In electrostatics, a perfect conductor is an idealized model for real conducting materials. The defining property of a perfect conductor is that static electric field and the charge density both vanish in its interior. If the conductor has excess charge, it accumulates as an infinitesimally thin layer of surface charge. An external electric field is screened from the interior of the material by rearrangement of the surface charge.[1]

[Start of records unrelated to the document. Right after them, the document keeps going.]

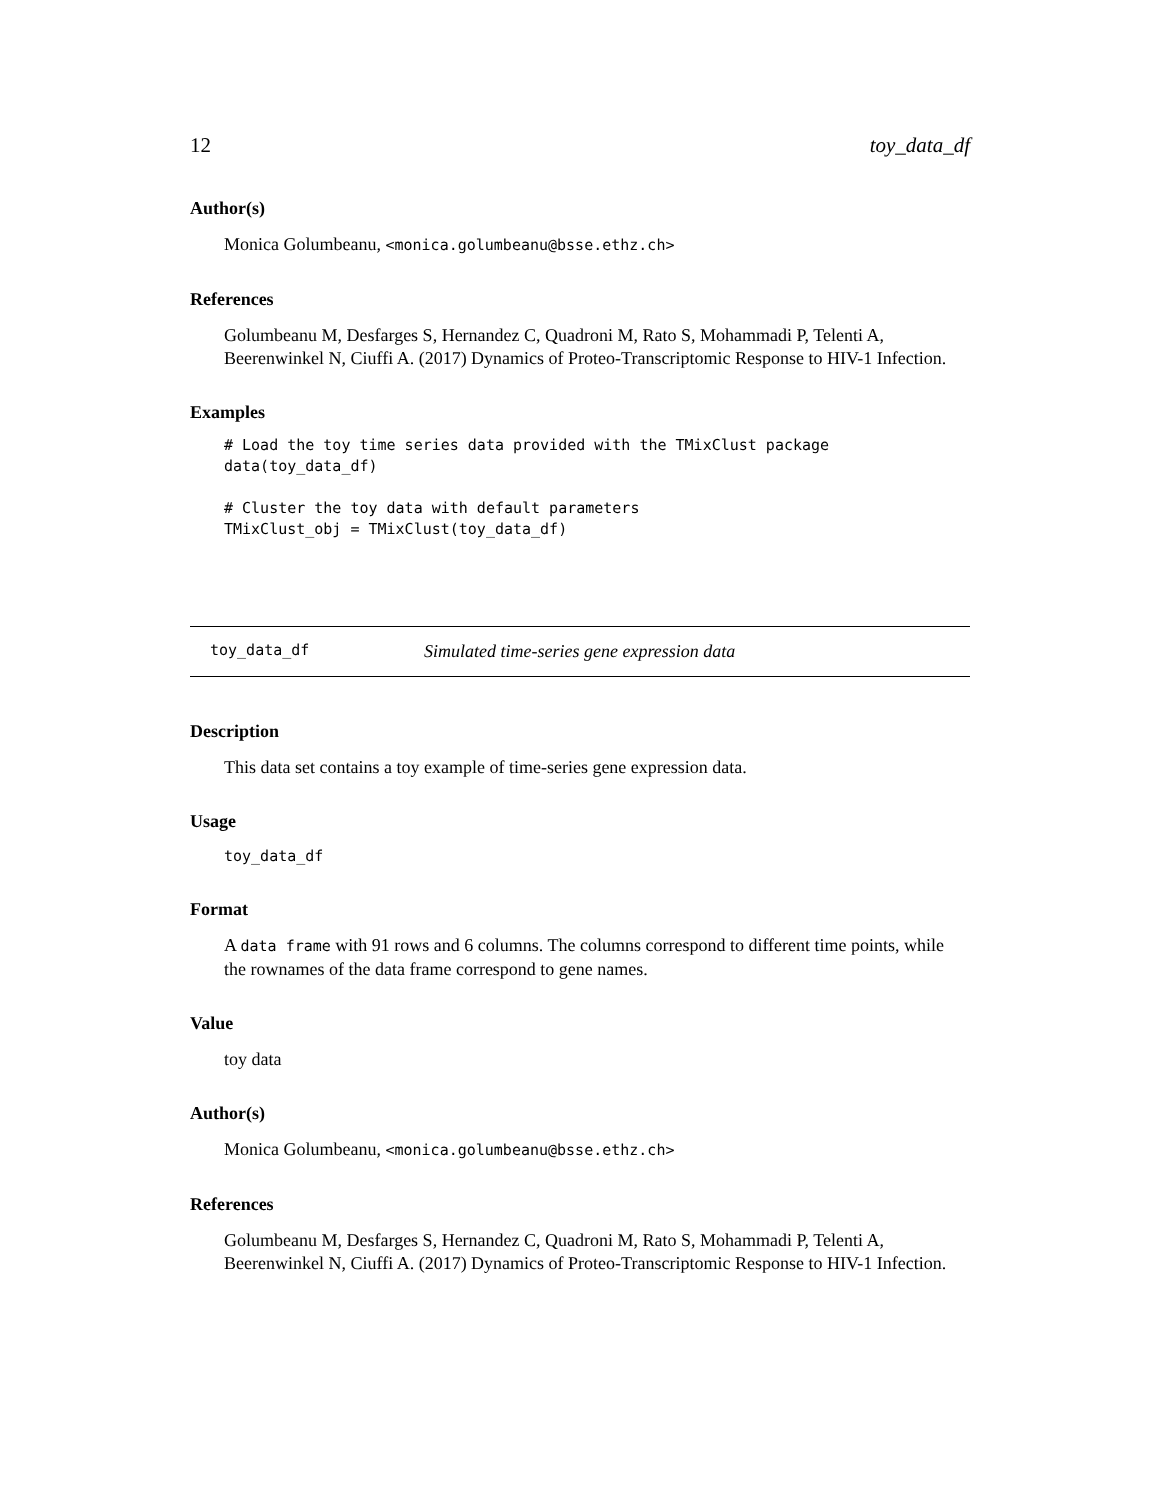12 toy_data_df
Author(s)
Monica Golumbeanu, <monica.golumbeanu@bsse.ethz.ch>
References
Golumbeanu M, Desfarges S, Hernandez C, Quadroni M, Rato S, Mohammadi P, Telenti A, Beerenwinkel N, Ciuffi A. (2017) Dynamics of Proteo-Transcriptomic Response to HIV-1 Infection.
Examples
# Load the toy time series data provided with the TMixClust package
data(toy_data_df)

# Cluster the toy data with default parameters
TMixClust_obj = TMixClust(toy_data_df)
toy_data_df Simulated time-series gene expression data
Description
This data set contains a toy example of time-series gene expression data.
Usage
toy_data_df
Format
A data frame with 91 rows and 6 columns. The columns correspond to different time points, while the rownames of the data frame correspond to gene names.
Value
toy data
Author(s)
Monica Golumbeanu, <monica.golumbeanu@bsse.ethz.ch>
References
Golumbeanu M, Desfarges S, Hernandez C, Quadroni M, Rato S, Mohammadi P, Telenti A, Beerenwinkel N, Ciuffi A. (2017) Dynamics of Proteo-Transcriptomic Response to HIV-1 Infection.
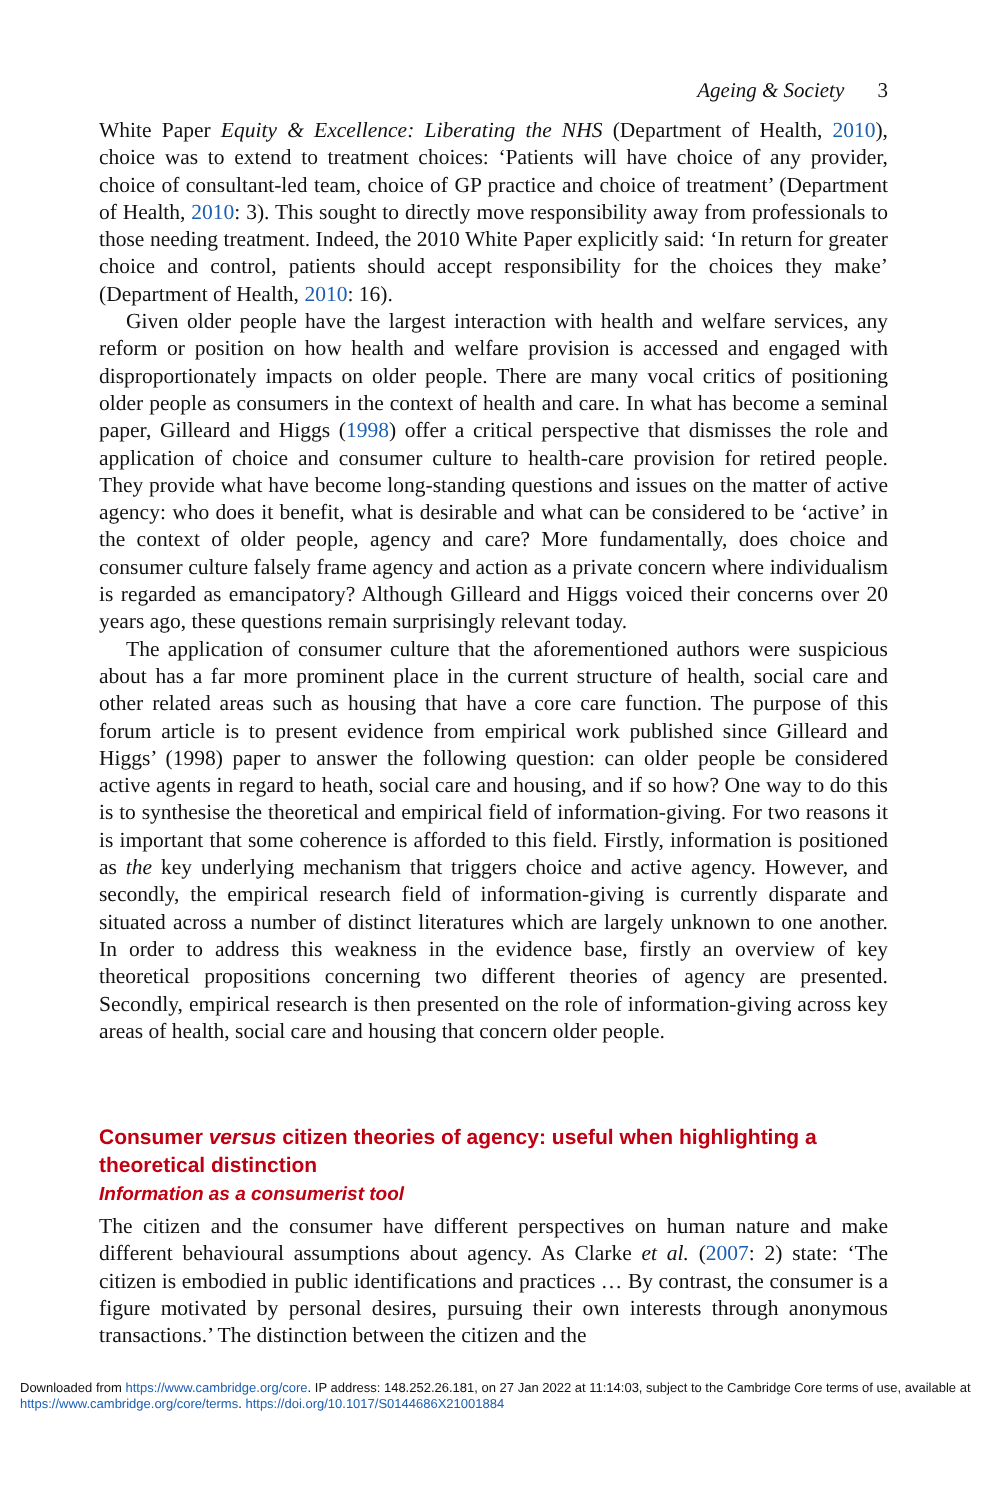Ageing & Society 3
White Paper Equity & Excellence: Liberating the NHS (Department of Health, 2010), choice was to extend to treatment choices: ‘Patients will have choice of any provider, choice of consultant-led team, choice of GP practice and choice of treatment’ (Department of Health, 2010: 3). This sought to directly move responsibility away from professionals to those needing treatment. Indeed, the 2010 White Paper explicitly said: ‘In return for greater choice and control, patients should accept responsibility for the choices they make’ (Department of Health, 2010: 16).
Given older people have the largest interaction with health and welfare services, any reform or position on how health and welfare provision is accessed and engaged with disproportionately impacts on older people. There are many vocal critics of positioning older people as consumers in the context of health and care. In what has become a seminal paper, Gilleard and Higgs (1998) offer a critical perspective that dismisses the role and application of choice and consumer culture to health-care provision for retired people. They provide what have become long-standing questions and issues on the matter of active agency: who does it benefit, what is desirable and what can be considered to be ‘active’ in the context of older people, agency and care? More fundamentally, does choice and consumer culture falsely frame agency and action as a private concern where individualism is regarded as emancipatory? Although Gilleard and Higgs voiced their concerns over 20 years ago, these questions remain surprisingly relevant today.
The application of consumer culture that the aforementioned authors were suspicious about has a far more prominent place in the current structure of health, social care and other related areas such as housing that have a core care function. The purpose of this forum article is to present evidence from empirical work published since Gilleard and Higgs’ (1998) paper to answer the following question: can older people be considered active agents in regard to heath, social care and housing, and if so how? One way to do this is to synthesise the theoretical and empirical field of information-giving. For two reasons it is important that some coherence is afforded to this field. Firstly, information is positioned as the key underlying mechanism that triggers choice and active agency. However, and secondly, the empirical research field of information-giving is currently disparate and situated across a number of distinct literatures which are largely unknown to one another. In order to address this weakness in the evidence base, firstly an overview of key theoretical propositions concerning two different theories of agency are presented. Secondly, empirical research is then presented on the role of information-giving across key areas of health, social care and housing that concern older people.
Consumer versus citizen theories of agency: useful when highlighting a theoretical distinction
Information as a consumerist tool
The citizen and the consumer have different perspectives on human nature and make different behavioural assumptions about agency. As Clarke et al. (2007: 2) state: ‘The citizen is embodied in public identifications and practices … By contrast, the consumer is a figure motivated by personal desires, pursuing their own interests through anonymous transactions.’ The distinction between the citizen and the
Downloaded from https://www.cambridge.org/core. IP address: 148.252.26.181, on 27 Jan 2022 at 11:14:03, subject to the Cambridge Core terms of use, available at https://www.cambridge.org/core/terms. https://doi.org/10.1017/S0144686X21001884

Alternatively, a perfect conductor is an idealized material exhibiting infinite electrical conductivity or, equivalently, zero resistivity (cf. perfect dielectric). While perfect electrical conductors do not exist in nature, the concept is a useful model when electrical resistance is negligible compared to other effects. One example is ideal magnetohydrodynamics, the study of perfectly conductive fluids. Another example is electrical circuit diagrams, which carry the implicit assumption that the wires connecting the components have no resistance. Yet another example is in computational electromagnetics, where perfect conductor can be simulated faster, since the parts of equations that take finite conductivity into account can be neglected.
Perfect conductors:
Superconductors, in addition to having no electrical resistance, exhibit quantum effects such as the Meissner effect and quantization of magnetic flux.
In perfect conductors, the interior magnetic field must remain fixed but can have a zero or nonzero value.[2] In real superconductors, all magnetic flux is expelled during the phase transition to superconductivity (the Meissner effect), and the magnetic field is always zero within the bulk of the superconductor.